Hoy es un río de paz y prosperidad, pero lo fue de guerra y desdicha. Decenas de imponentes fortalezas siguen ostentando torres y almenas en las vertientes del curso medio del Rin. Testimonian un feudalismo de territorios mínimos, celosamente defendido por los señores de la guerra en la vieja y atomizada Germania. Esos castillos «románticos», que protegieron ambiciones de dominio y explotación de la tierra y la gleba, son ahora lugares turísticos para el ensueño, dotados algunos de equipamiento hostelero, amplios aparcamientos y terrazas con sombrillas. Esos añadidos casi no se ven desde el río por estar cuidadosamente exentas las fachadas que a él se asoman. Las restauraciones respetan la arquitectura y los materiales constructivos, y hay conjuntos que conservan la estética de la ruina.

La roca de Lorelei es uno de los grandes atractivos de la navegación y ha inspirado a poetas y músicos al correr de los siglos. Aquella muchacha legendaria que vengó el abandono de su amante haciéndole naufragar en uno de los puntos más profundos y peligrosos de la corriente, extendió su venganza más allá de la propia muerte. La blancura de su espectro en medio de la noche y la fascinación de su canto atraían a los navegantes hasta el punto critico donde eran engullidos por las aguas. Curiosamente, ese mito maligno sigue inflamando la fantasía romántica de las gentes de hoy, agolpadas en la borda que permite ver de cerca un bronce escultórico de la ninfa de la desdicha. Ni la prosáica vida de la sociedad postindustrial apaga del todo la pulsión ensoñadora de la especie.

Schumann en la catedral

El ensueño del arte y la historia tiene en Colonia un totem inmortal: la formidable catedral gótica, de la que es muy duro alejarse una vez recibido el efecto de sus alturas vertiginosas, la imponente grandeza de las bóvedas de sus cinco naves, la traceria de los arcos que las sostienen, la filigrana colorista de sus vitrales o la música espiritual, serena y como distante, que difunde la trompetería de los órganos cuando acuden los católicos a la misa y durante ella. Cuatro siglos duró su construcción y, aún hoy, siguen aportando los entes públicos catorce millones de euros anuales para reparaciones. No parece haber dinero para librar la piedra exterior de la negra pátina acumulada por el tiempo y las guerras. Imaginar esta maravilla con el color dorado de la caliza bajo el sol es augurio del «síndrome de la excesiva belleza» sufrido por Stendhal en la Santa Croce de Florencia.
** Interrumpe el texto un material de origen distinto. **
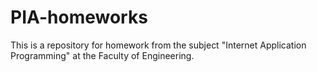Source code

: # PIA-homeworks
This is a repository for homework from the subject "Internet Application Programming" at the Faculty of Engineering.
Robert Schumann es el paralelo sinfónico del Wagner teatral en la voluntad glorificadora del Rin. Imposible no evocar su Sinfonía renana cuando deambulamos por el interior de la catedral de Colonia. En el estadío más alto de la composición, quiso subtitular su Tercera como «Episodio de una vida a orillas del Rin», y su segundo movimiento como «Mañana en el Rin». Pero es el cuarto el de mayor impacto, un maestoso que nace de esta catedral como «acompañamiento para una ceremonia solemne», la elevación al cardenalato del arzobispo de la ciudad. Impresionante. Lo que estamos viendo es el ordinario de la misa en un día cualquiera, pero la mirada interior recrea imágenes sonoras que tan solo son «visibles» en esta divina arquitectura y en su atmósfera poética.

Düsseldorff crepuscular

La obra genial, que transforma igualmente materiales populares de la música renana, fue estrenada en Düsseldorf un año después de su composición (1850). A esta ciudad llegamos esperando alguna sensación equiparable, pero el calor de finales de agosto es aplastante y disuasorio del simple caminar. Por fortuna, Lorelei ha quedado atrás y podríamos zambullirnos en el Rin sin miedo a la vengativa ninfa. No lo hacemos porque nos detiene un espectáculo inesperado: miles de ciudadanos se han posicionado a la orilla del río, hasta donde la vista alcanza, para ver algo que sin duda es allí muy raro. La imponente puesta del sol, cayendo lentamente entre llamaradas que tiñen de oro las pocas nubes rezagadas, es más tentadora que el merodeo de los templos, palacios, museos y parques. Las criaturas solares que pueblan el primero y último movimiento de la Sinfonìa de Schumann no solo existen sino que se congregan en un rito crepuscular, profano y sagrado. La superficie del rio brilla como un espejo áureo, tan solo perturbado por motos acuáticas cuyos ocupantes prefieren ver la conflagración de la luz corriendo como locos. A chacun son gout. Mañana volveremos a Ámsterdan, donde llueve con furia, y el Rin volverá a su naturaleza de arteria industrial y cultural, a su color marrón verdoso y a su monotonía un tanto claustrofóbica.